“I had nothing more to do with it than you had.”
“But you can be a little more gentle with him.”
“And let him browbeat and bully me as much as he pleases? I think, mother, if I stand up squarely for my own rights, he will respect me all the more. For my own part, I am about tired of Centreport, for all the people bow down and toady to Colonel Wimpleton. If he takes snuff, everybody sneezes. All the fellows treat Waddie as though he was a prince of the blood. I have been ashamed and disgusted with myself a hundred times after I have let him bully me and put his foot on my neck. I have been tempted to thrash him, a dozen times, for his impudence; and if I didn’t do so, it was not because I didn’t want to.”
“You must try to have a Christian spirit, Wolfert,” said the mother, mildly.

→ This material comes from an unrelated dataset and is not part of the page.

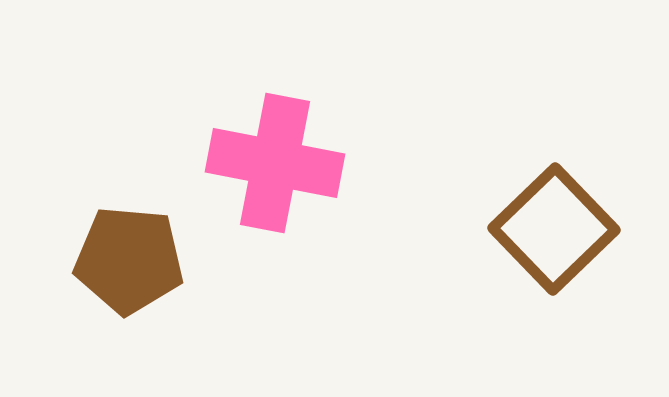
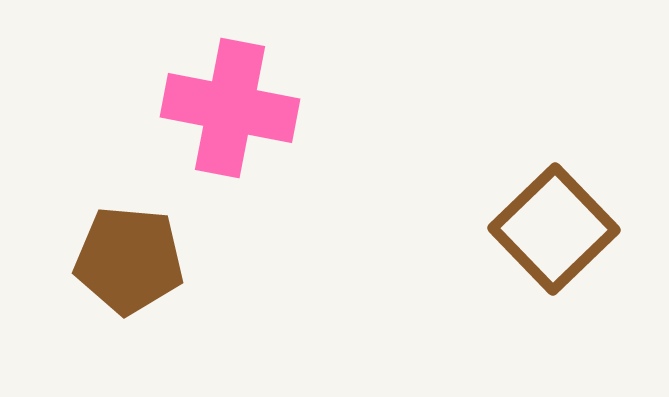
pink cross: moved 45 px left, 55 px up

“I do try to have a Christian spirit, mother. I haven’t anything against Waddie or his father. If I could do a kindness to either one of them this minute, I would do it. But I don’t think a fellow must be a milksop in order to be a Christian. I don’t think the gospel requires me to be a toady, or even to submit to injustice when I can help myself. I don’t ask to be revenged, or anything of that sort; I only desire to keep my head out of the dirt. I am going to try to be a man, whatever happens to me.”
“If you will only be a Christian, Wolfert, I can ask no more.”
“I will try to be; but do you think yourself, mother, that I ought to stand still and allow myself to be kicked?”
“You must not provoke your enemies.”
“I will not, if I can help it; but I think it is pretty hard to keep still when you are called a rascal and a villain. If you think I ought to confess that I helped blow up the canal boat when I did not, I will”—
I was going to say I would do it, but the words choked me, and I could not utter them.